SUPPLIED INFORMATION: Begin

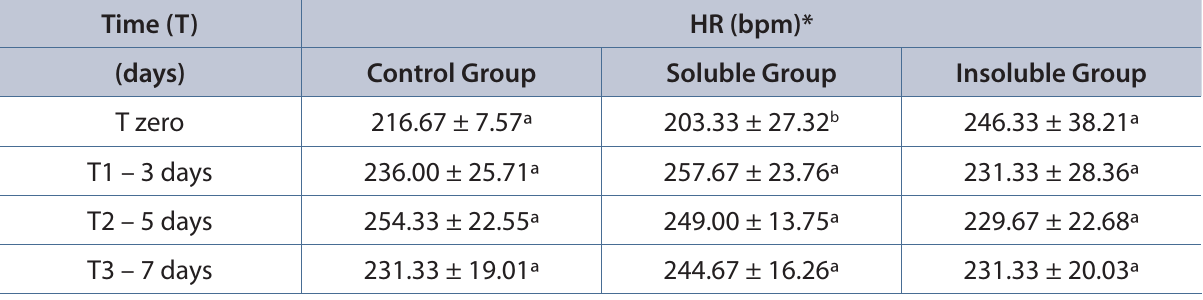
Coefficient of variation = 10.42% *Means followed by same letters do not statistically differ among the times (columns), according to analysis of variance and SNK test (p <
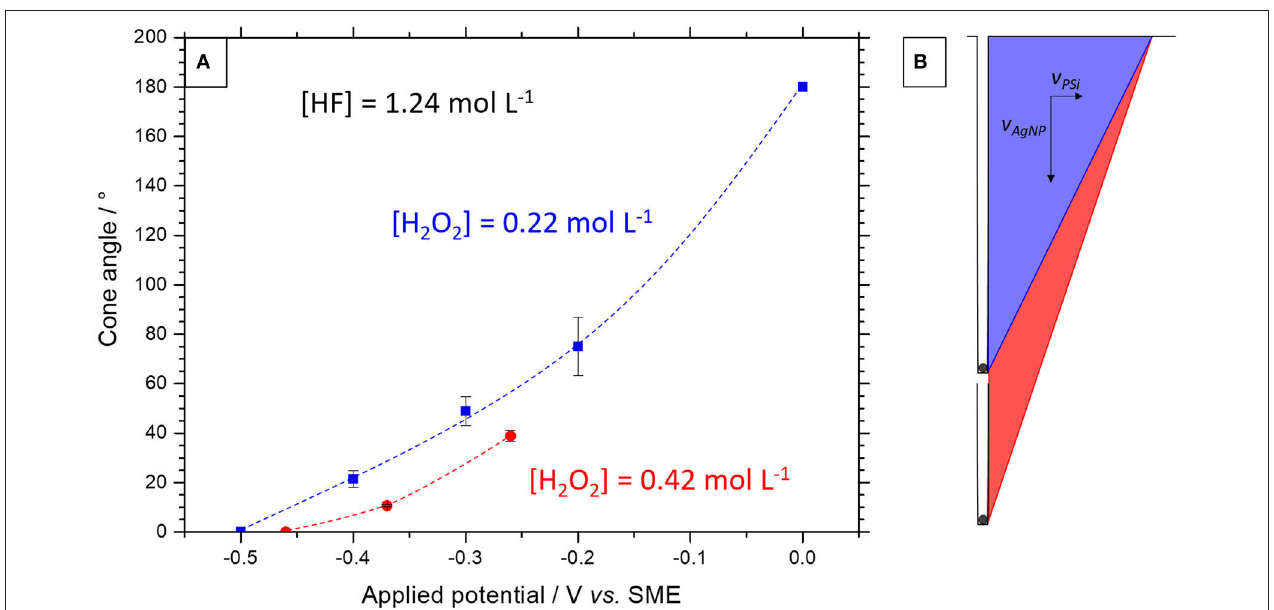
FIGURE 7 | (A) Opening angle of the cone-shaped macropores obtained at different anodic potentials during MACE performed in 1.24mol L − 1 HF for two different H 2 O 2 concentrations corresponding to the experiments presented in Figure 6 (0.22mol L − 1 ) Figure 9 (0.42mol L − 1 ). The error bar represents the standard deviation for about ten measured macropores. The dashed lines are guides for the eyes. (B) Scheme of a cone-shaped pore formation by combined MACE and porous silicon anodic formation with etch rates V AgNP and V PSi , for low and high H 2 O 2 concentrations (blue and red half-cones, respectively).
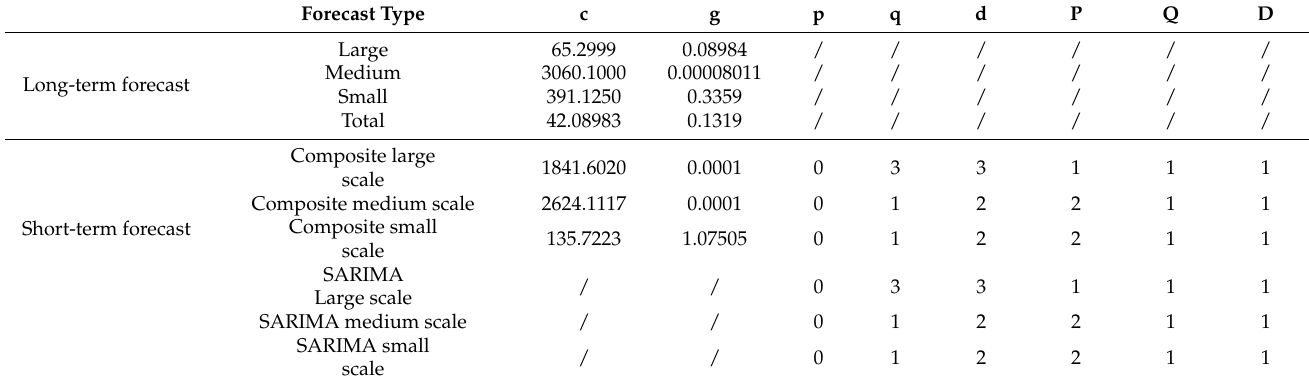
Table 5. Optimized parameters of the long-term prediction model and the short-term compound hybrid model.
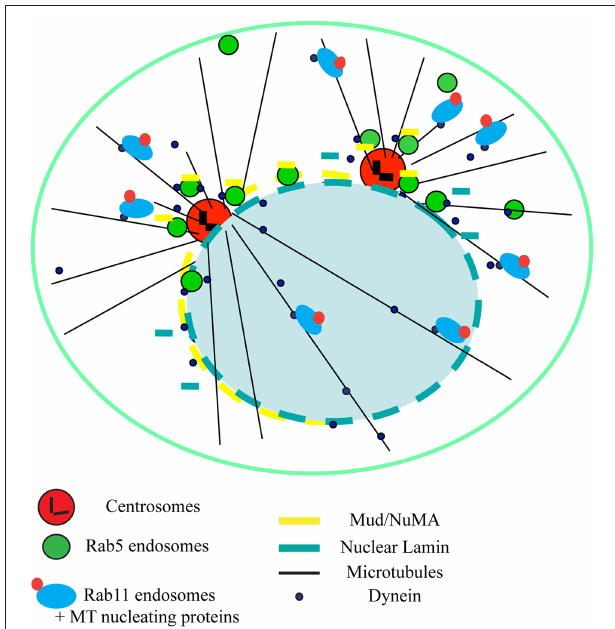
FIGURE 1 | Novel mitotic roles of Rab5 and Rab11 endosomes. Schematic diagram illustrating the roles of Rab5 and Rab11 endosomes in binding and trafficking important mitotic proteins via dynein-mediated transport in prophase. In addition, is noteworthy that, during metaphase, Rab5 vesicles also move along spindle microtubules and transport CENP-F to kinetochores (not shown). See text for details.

SUPPLIED INFORMATION: End

[WHAT YOU WILL DO] All lines with the string "FIGURE" must be copied from the data.

[OUTPUT BELOW]
FIGURE 7 | (A) Opening angle of the cone-shaped macropores obtained at different anodic potentials during MACE performed in 1.24mol L − 1 HF for two different H 2 O 2 concentrations corresponding to the experiments presented in Figure 6 (0.22mol L − 1 ) Figure 9 (0.42mol L − 1 ). The error bar represents the standard deviation for about ten measured macropores. The dashed lines are guides for the eyes. (B) Scheme of a cone-shaped pore formation by combined MACE and porous silicon anodic formation with etch rates V AgNP and V PSi , for low and high H 2 O 2 concentrations (blue and red half-cones, respectively).
FIGURE 1 | Novel mitotic roles of Rab5 and Rab11 endosomes. Schematic diagram illustrating the roles of Rab5 and Rab11 endosomes in binding and trafficking important mitotic proteins via dynein-mediated transport in prophase. In addition, is noteworthy that, during metaphase, Rab5 vesicles also move along spindle microtubules and transport CENP-F to kinetochores (not shown). See text for details.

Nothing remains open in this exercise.